### ABOUT THIS TASK
In the records below, find the line with "0 0 0 0 .09" and the line with "M 277,975 L". Print both exactly, along with every line between them, and no other line.

### ENTRIES SHOWN
------------
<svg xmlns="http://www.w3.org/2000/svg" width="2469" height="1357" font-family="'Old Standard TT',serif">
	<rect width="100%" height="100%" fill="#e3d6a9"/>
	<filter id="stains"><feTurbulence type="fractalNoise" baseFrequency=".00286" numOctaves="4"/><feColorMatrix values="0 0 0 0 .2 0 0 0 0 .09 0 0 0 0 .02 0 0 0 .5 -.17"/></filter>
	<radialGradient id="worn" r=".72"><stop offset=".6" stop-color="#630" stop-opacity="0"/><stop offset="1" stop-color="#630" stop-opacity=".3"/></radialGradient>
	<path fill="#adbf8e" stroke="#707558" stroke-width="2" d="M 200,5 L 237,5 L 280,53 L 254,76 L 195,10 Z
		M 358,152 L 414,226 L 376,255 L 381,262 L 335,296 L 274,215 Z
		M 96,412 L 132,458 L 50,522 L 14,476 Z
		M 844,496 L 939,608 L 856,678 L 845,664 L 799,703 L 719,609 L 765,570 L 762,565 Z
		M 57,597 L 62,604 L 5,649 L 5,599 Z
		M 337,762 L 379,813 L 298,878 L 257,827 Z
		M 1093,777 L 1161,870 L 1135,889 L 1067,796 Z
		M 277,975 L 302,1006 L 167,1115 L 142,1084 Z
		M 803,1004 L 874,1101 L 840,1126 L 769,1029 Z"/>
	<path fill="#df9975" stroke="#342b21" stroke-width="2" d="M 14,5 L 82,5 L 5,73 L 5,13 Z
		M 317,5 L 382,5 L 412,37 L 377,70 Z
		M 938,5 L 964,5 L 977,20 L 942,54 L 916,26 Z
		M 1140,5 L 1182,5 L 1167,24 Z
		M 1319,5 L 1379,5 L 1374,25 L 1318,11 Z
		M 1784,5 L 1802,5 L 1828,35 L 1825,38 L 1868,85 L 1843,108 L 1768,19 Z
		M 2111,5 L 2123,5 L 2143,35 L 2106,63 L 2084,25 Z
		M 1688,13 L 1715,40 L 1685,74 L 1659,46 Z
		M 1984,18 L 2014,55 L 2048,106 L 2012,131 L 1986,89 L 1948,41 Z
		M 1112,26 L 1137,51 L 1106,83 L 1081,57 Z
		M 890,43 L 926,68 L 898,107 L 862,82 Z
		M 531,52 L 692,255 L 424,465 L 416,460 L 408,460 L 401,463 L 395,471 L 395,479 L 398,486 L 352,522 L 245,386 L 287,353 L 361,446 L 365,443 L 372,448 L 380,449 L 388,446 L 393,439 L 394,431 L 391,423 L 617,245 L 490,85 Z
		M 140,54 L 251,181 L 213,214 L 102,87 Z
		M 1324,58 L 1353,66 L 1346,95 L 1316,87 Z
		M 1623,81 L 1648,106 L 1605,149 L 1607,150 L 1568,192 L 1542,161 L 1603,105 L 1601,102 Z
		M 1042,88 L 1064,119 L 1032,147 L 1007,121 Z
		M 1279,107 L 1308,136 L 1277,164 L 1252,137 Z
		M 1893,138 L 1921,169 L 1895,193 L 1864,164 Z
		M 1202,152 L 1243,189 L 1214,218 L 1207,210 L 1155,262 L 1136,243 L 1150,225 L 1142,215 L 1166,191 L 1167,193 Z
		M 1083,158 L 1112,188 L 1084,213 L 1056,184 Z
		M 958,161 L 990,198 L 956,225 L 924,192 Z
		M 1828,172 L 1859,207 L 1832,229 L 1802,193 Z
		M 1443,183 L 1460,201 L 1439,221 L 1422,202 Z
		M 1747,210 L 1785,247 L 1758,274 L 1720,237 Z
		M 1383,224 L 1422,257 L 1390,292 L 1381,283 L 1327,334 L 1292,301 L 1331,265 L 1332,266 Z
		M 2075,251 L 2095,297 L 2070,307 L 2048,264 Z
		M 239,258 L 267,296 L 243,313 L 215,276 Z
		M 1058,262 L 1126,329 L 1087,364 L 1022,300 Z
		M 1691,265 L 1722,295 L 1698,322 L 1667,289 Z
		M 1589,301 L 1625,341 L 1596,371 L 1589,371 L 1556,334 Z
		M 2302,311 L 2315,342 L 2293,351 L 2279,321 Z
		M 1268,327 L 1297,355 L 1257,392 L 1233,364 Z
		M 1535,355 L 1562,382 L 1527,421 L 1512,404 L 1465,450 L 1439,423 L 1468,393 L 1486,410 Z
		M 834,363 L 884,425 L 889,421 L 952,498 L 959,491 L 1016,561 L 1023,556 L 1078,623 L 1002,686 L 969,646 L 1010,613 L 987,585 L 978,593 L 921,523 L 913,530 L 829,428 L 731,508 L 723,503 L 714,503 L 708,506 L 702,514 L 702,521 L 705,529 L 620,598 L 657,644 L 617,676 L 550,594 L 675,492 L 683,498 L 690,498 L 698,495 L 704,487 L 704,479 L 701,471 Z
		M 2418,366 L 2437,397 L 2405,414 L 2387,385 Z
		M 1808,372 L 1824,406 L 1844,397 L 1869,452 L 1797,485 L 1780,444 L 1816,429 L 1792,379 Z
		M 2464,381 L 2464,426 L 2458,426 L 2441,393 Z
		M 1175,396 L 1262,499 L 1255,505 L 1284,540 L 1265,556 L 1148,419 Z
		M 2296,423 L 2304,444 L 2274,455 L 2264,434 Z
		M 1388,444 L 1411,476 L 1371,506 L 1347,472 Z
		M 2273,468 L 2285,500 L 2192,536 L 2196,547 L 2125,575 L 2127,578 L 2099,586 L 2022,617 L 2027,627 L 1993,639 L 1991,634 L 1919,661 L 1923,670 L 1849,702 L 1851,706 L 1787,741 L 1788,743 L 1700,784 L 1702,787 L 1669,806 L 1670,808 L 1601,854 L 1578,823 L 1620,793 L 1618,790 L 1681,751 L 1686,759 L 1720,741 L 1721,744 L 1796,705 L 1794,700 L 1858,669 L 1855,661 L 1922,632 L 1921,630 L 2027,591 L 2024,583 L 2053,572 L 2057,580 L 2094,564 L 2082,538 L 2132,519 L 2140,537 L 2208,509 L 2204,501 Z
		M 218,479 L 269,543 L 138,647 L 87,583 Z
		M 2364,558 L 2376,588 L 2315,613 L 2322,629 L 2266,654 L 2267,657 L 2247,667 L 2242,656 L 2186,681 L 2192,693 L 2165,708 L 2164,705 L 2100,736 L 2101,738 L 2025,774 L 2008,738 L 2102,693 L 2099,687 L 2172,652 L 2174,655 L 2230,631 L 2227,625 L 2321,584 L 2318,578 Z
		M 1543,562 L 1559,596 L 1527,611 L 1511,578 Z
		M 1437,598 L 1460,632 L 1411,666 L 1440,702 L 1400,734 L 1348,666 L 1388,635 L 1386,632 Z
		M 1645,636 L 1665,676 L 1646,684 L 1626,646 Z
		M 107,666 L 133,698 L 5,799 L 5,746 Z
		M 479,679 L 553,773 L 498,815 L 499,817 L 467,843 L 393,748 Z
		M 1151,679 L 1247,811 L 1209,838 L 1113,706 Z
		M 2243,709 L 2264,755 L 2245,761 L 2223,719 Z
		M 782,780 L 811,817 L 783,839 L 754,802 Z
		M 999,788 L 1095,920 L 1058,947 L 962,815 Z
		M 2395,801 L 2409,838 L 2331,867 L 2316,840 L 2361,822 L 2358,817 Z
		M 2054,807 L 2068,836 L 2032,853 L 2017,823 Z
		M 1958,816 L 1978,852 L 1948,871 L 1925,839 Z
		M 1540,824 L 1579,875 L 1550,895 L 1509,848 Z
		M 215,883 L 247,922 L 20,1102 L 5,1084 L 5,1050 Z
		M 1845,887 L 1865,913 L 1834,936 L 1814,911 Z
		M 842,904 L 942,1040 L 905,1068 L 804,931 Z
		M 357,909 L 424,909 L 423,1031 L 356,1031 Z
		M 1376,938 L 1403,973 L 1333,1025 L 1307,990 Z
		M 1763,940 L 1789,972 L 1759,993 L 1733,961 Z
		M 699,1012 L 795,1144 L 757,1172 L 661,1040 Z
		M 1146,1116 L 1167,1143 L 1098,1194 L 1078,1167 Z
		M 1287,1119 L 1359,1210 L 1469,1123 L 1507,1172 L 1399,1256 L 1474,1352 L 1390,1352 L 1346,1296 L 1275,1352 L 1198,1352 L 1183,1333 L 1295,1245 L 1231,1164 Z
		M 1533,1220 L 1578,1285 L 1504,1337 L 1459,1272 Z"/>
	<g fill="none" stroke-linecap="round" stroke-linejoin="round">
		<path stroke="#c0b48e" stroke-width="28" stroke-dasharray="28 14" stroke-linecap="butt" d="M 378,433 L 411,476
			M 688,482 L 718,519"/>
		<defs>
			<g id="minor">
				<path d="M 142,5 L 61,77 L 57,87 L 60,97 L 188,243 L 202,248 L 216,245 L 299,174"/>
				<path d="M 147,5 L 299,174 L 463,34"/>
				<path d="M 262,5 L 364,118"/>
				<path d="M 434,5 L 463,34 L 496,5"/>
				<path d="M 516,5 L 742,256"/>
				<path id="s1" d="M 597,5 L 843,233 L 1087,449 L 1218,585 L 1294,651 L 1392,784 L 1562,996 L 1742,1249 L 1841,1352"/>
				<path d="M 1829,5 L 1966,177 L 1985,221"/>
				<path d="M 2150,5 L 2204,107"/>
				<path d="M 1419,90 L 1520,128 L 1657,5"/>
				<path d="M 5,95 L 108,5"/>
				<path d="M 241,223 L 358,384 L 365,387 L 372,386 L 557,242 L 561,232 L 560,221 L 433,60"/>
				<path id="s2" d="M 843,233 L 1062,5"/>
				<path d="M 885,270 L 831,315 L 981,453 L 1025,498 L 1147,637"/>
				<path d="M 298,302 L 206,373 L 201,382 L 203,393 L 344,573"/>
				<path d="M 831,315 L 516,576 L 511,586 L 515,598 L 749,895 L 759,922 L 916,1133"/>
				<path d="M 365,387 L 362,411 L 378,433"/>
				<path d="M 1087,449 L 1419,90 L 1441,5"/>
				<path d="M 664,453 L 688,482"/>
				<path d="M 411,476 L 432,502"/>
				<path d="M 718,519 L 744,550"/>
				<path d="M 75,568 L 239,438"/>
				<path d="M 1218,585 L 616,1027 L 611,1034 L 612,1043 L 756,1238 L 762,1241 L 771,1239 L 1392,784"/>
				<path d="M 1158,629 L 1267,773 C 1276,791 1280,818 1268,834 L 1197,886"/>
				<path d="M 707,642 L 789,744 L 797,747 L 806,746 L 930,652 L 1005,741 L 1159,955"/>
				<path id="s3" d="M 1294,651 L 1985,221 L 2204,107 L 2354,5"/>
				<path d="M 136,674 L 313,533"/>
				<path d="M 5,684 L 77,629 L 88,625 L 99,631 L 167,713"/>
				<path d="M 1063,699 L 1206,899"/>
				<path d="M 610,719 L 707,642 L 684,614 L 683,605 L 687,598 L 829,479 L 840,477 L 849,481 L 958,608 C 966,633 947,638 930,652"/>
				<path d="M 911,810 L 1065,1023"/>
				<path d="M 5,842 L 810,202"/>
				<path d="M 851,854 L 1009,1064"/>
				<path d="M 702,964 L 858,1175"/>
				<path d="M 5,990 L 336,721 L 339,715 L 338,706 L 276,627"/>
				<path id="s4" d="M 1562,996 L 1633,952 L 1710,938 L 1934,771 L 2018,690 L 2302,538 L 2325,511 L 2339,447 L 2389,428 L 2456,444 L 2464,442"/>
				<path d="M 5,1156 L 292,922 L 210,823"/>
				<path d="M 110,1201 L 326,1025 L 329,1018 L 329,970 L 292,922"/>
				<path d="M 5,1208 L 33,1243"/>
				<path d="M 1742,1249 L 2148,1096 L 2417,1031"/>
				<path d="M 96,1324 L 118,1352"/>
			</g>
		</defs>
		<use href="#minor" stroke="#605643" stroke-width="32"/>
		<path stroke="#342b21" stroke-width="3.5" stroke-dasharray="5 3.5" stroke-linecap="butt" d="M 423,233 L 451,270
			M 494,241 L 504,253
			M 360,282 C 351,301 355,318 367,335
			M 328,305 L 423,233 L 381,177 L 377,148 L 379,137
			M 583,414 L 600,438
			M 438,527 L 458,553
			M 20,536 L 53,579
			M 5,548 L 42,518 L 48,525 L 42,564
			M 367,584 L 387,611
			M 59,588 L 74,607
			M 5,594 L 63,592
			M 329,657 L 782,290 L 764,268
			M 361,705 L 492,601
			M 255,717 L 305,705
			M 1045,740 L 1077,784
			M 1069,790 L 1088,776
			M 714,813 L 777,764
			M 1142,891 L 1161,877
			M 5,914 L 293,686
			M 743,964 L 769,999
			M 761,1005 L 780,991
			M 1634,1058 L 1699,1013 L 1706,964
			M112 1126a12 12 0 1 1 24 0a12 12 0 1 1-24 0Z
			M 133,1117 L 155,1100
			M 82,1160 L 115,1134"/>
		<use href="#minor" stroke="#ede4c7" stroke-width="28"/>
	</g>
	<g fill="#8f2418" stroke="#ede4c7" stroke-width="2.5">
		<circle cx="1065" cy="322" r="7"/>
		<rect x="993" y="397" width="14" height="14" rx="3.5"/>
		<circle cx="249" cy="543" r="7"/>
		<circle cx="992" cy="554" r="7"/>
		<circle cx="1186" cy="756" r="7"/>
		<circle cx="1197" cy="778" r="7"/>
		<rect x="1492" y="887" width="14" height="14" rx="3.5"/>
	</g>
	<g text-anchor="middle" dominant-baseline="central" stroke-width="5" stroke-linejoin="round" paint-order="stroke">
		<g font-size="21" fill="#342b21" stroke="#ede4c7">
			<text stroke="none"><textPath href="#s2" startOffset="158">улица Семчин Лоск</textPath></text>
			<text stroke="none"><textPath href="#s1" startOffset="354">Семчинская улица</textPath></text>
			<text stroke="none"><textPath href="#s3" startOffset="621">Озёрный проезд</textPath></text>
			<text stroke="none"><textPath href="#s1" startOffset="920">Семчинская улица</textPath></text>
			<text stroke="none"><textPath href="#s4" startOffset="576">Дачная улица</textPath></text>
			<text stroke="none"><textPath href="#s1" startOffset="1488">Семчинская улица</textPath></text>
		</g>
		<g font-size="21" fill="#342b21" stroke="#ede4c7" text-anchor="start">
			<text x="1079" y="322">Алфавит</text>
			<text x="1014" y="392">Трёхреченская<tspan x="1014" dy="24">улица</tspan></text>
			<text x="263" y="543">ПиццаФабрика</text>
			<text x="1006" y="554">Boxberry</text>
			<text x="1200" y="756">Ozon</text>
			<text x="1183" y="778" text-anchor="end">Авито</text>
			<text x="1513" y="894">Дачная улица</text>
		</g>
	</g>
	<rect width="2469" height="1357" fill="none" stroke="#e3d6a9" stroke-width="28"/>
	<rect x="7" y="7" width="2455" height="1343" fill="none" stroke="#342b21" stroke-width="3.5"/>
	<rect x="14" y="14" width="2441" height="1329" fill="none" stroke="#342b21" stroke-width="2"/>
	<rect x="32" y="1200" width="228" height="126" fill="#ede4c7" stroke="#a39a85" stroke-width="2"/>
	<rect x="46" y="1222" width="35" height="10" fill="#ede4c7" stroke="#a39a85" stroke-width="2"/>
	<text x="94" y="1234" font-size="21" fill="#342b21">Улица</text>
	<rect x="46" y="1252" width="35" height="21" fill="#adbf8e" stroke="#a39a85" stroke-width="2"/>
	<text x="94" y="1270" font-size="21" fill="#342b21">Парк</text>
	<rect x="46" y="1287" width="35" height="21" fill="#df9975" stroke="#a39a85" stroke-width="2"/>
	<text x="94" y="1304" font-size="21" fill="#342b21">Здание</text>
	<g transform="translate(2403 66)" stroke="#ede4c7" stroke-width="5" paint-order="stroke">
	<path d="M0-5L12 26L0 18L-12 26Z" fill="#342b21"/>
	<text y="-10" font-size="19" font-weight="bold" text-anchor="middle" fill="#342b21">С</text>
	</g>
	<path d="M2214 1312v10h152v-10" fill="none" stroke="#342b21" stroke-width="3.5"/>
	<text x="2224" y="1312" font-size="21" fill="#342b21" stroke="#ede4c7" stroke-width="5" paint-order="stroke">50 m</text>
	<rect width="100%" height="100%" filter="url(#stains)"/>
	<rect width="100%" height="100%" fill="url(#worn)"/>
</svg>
------------
### RESPONSE AREA
	<filter id="stains"><feTurbulence type="fractalNoise" baseFrequency=".00286" numOctaves="4"/><feColorMatrix values="0 0 0 0 .2 0 0 0 0 .09 0 0 0 0 .02 0 0 0 .5 -.17"/></filter>
	<radialGradient id="worn" r=".72"><stop offset=".6" stop-color="#630" stop-opacity="0"/><stop offset="1" stop-color="#630" stop-opacity=".3"/></radialGradient>
	<path fill="#adbf8e" stroke="#707558" stroke-width="2" d="M 200,5 L 237,5 L 280,53 L 254,76 L 195,10 Z
		M 358,152 L 414,226 L 376,255 L 381,262 L 335,296 L 274,215 Z
		M 96,412 L 132,458 L 50,522 L 14,476 Z
		M 844,496 L 939,608 L 856,678 L 845,664 L 799,703 L 719,609 L 765,570 L 762,565 Z
		M 57,597 L 62,604 L 5,649 L 5,599 Z
		M 337,762 L 379,813 L 298,878 L 257,827 Z
		M 1093,777 L 1161,870 L 1135,889 L 1067,796 Z
		M 277,975 L 302,1006 L 167,1115 L 142,1084 Z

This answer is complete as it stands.